ENTRIES SUPPLIED Block Start

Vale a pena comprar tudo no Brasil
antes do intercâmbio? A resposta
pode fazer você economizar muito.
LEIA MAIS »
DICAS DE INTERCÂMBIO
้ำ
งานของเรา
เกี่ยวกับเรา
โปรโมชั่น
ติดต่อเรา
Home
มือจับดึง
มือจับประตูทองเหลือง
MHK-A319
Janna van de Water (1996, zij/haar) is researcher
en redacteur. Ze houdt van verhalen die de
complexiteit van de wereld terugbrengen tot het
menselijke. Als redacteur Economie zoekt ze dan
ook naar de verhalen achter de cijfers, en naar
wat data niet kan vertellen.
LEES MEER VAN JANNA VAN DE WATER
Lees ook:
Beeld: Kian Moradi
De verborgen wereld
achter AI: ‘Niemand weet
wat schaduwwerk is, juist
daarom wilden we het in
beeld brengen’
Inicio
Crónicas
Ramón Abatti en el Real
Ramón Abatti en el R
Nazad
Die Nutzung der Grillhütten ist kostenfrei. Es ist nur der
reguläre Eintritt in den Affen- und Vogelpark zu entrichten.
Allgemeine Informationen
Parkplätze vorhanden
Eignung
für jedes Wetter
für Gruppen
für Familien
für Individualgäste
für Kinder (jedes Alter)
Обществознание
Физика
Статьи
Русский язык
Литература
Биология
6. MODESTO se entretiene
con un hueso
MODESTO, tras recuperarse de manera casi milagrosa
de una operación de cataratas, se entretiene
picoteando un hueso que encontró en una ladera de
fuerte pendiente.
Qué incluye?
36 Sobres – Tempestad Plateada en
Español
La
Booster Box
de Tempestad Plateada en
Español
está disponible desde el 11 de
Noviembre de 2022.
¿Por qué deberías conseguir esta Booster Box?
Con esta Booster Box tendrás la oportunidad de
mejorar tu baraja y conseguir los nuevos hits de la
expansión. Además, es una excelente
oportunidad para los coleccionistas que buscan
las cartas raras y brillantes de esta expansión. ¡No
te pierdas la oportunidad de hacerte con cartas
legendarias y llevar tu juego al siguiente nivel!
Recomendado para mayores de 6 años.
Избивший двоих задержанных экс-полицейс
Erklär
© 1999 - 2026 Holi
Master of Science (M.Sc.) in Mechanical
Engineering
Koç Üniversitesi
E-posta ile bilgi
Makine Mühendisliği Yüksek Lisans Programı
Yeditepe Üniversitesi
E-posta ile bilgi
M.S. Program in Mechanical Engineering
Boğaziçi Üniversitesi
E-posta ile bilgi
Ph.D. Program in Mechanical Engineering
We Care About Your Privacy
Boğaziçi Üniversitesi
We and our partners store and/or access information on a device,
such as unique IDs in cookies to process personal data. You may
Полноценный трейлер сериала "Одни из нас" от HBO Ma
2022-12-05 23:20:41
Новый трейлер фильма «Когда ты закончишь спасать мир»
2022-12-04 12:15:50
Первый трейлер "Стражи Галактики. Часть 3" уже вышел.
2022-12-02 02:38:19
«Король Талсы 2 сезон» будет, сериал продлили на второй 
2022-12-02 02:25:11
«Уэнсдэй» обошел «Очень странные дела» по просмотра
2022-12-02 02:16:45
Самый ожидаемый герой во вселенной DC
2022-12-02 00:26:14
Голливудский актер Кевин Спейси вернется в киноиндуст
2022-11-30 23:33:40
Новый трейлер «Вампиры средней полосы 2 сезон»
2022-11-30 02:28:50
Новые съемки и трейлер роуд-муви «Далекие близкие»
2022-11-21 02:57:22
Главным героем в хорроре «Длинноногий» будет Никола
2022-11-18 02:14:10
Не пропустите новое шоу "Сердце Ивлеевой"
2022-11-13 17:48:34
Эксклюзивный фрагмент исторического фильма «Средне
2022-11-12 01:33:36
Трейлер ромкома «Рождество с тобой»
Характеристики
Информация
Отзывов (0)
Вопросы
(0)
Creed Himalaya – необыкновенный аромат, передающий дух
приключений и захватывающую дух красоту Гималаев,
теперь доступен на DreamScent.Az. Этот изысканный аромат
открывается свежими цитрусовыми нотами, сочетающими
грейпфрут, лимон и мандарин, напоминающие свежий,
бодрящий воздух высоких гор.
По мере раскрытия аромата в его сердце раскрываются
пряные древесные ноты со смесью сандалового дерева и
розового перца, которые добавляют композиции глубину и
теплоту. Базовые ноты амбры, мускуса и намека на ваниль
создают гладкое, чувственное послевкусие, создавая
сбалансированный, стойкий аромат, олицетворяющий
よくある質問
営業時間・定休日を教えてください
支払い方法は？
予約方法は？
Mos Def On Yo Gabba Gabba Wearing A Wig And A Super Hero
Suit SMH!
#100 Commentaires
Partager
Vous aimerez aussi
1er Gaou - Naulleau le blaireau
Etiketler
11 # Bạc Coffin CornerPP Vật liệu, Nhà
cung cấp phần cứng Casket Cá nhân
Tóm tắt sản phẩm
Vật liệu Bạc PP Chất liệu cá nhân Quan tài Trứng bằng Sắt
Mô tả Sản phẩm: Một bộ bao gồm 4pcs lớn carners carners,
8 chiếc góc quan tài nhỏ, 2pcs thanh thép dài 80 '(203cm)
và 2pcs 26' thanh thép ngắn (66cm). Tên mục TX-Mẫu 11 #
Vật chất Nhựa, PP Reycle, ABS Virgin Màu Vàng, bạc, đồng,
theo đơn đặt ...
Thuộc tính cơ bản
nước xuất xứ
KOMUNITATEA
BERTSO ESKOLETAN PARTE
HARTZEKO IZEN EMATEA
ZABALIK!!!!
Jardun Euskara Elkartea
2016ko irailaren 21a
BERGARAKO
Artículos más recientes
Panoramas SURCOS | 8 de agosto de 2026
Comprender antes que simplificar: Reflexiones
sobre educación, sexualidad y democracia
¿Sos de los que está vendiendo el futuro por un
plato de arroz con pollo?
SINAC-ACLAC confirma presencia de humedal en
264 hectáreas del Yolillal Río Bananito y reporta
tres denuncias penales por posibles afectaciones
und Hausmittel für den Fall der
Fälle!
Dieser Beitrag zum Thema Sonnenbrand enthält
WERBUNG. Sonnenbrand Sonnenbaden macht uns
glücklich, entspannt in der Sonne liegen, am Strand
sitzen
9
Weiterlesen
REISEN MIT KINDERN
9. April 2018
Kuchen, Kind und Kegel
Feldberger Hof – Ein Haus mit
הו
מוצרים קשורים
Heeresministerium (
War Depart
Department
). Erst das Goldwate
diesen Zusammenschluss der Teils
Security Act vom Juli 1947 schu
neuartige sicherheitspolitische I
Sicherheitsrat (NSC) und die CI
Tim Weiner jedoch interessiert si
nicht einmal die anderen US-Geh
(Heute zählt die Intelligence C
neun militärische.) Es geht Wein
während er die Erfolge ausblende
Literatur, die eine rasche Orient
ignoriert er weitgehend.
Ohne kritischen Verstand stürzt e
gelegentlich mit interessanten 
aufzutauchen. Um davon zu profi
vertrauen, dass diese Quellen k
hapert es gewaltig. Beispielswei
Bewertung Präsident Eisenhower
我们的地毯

ENTRIES SUPPLIED Block End

-- THE TASK --
Set down the lines above word for word, starting with the very first one and ending with the line that contains "en redacteur. Ze houdt van verhalen die de".

-- RESPONSE BELOW --
Vale a pena comprar tudo no Brasil
antes do intercâmbio? A resposta
pode fazer você economizar muito.
LEIA MAIS »
DICAS DE INTERCÂMBIO
้ำ
งานของเรา
เกี่ยวกับเรา
โปรโมชั่น
ติดต่อเรา
Home
มือจับดึง
มือจับประตูทองเหลือง
MHK-A319
Janna van de Water (1996, zij/haar) is researcher
en redacteur. Ze houdt van verhalen die de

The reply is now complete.